__Text block__.
Arguably what Wikidata is best use for is an index. Started as a way of aligning the various Wikipedia article with one another across all of the online encyclopedia editions, Wikidata has become a massive respository of entities and their properties, stored in a structured data format whose basic elements are items and their properties.

Each item is a single entity, typically a noun and prototypically one element in a large conceptual set, whether an administrative or a species or human being or a work of art. And such categories are merely the root values of long conceptual chains of categories. For example, New York City (assigned the sequential code Q60) is an instance of a city (Q515), which is a subclass of a human settlement (Q486972), through several intermediate categories (city or town, urban settlement). Embedded in this chain of connections is a complex conceptual answer about what New York City is. And this is only one of three chains extending upwards from New York City’s Q60 page, which also lead through “municipality in the United States” (Q3327870) to “administrative territorial entity of a single country” (Q12076836) ultimately to “type of region” (Q137022846).

(Extracted data entries)

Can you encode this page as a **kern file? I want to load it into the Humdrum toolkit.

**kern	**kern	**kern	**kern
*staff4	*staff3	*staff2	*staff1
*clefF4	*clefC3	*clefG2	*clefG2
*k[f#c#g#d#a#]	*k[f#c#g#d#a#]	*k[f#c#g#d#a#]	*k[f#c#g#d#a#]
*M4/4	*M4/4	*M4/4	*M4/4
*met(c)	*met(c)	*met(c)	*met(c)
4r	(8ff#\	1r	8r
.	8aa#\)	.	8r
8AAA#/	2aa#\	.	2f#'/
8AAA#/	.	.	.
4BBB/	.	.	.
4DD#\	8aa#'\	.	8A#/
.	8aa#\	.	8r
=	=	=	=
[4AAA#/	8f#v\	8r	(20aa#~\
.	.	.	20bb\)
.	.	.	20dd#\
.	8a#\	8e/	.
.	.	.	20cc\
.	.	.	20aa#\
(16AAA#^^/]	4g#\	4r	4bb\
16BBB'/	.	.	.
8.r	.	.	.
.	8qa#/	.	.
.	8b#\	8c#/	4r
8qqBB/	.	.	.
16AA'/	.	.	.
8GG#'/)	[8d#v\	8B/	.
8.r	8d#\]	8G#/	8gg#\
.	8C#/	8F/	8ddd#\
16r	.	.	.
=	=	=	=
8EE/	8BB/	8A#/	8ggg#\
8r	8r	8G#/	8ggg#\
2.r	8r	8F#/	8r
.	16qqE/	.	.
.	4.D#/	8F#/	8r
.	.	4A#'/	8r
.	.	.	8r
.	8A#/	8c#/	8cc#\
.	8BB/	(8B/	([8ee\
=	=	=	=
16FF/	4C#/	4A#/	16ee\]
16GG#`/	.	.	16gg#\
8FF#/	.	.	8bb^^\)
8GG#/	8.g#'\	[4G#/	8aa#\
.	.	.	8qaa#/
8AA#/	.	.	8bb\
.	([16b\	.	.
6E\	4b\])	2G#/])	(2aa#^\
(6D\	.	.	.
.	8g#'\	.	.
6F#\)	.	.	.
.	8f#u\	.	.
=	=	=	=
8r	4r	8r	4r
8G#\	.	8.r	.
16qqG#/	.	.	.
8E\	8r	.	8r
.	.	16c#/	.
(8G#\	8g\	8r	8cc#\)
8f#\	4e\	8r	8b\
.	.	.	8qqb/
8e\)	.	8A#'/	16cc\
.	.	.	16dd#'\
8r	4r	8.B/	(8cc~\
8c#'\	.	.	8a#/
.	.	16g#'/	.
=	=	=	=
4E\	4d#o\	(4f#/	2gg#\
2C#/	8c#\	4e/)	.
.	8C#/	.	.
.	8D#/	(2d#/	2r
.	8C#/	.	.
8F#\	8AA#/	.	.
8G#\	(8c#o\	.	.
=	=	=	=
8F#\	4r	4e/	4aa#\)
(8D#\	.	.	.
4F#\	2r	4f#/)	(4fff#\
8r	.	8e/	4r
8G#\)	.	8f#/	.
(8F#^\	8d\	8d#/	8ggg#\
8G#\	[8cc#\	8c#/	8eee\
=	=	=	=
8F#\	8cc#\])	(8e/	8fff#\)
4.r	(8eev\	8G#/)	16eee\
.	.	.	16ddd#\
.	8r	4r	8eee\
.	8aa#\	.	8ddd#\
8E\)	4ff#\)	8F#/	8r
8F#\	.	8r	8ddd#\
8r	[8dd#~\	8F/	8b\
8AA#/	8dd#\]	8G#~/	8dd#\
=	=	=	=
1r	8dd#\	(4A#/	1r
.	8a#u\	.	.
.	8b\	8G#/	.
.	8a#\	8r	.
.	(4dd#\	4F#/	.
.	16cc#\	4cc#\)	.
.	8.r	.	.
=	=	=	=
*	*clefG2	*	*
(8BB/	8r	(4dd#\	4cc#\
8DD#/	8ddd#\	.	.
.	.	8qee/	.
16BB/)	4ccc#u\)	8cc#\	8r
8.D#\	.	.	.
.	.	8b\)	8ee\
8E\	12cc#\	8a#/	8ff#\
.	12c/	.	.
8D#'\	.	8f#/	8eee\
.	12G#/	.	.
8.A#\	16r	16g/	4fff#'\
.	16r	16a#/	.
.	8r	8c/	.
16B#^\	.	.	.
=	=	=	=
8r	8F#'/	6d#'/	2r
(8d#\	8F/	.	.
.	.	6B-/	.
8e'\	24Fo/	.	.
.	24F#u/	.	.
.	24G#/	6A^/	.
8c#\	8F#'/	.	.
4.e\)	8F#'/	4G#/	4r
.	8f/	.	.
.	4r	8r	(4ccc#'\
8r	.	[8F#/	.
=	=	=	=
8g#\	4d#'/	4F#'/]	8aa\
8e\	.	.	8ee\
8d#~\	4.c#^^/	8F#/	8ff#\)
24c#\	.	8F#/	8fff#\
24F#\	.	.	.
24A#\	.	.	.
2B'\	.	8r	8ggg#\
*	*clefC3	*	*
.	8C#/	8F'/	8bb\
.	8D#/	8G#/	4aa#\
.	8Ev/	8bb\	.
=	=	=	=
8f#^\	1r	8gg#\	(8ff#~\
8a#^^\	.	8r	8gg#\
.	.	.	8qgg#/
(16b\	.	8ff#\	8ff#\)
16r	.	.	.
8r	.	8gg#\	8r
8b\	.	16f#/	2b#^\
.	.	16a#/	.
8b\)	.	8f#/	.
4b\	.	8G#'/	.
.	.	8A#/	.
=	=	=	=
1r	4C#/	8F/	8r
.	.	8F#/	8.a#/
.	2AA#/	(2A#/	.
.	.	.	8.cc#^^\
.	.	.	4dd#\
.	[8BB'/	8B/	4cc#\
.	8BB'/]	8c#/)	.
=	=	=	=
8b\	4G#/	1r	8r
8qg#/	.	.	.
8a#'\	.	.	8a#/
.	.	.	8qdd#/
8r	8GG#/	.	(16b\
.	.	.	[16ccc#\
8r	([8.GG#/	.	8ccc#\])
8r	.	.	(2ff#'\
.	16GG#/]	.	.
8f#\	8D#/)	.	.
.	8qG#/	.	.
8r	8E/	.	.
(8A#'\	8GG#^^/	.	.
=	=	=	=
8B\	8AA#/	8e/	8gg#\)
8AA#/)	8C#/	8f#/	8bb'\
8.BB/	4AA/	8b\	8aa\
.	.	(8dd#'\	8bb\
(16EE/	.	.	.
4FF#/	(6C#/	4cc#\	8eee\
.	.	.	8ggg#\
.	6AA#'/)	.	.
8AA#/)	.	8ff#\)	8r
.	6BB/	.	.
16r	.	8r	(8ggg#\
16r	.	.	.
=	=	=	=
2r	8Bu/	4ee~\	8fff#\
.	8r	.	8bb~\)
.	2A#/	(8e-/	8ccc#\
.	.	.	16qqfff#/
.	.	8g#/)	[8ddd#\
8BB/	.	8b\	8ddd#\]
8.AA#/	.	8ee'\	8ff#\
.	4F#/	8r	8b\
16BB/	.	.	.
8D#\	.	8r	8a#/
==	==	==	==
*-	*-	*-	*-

__Problem__.
Copy out the full passage about Wikidata word for word, with nothing changed.

__Exercise response__.
Arguably what Wikidata is best use for is an index. Started as a way of aligning the various Wikipedia article with one another across all of the online encyclopedia editions, Wikidata has become a massive respository of entities and their properties, stored in a structured data format whose basic elements are items and their properties.

Each item is a single entity, typically a noun and prototypically one element in a large conceptual set, whether an administrative or a species or human being or a work of art. And such categories are merely the root values of long conceptual chains of categories. For example, New York City (assigned the sequential code Q60) is an instance of a city (Q515), which is a subclass of a human settlement (Q486972), through several intermediate categories (city or town, urban settlement). Embedded in this chain of connections is a complex conceptual answer about what New York City is. And this is only one of three chains extending upwards from New York City’s Q60 page, which also lead through “municipality in the United States” (Q3327870) to “administrative territorial entity of a single country” (Q12076836) ultimately to “type of region” (Q137022846).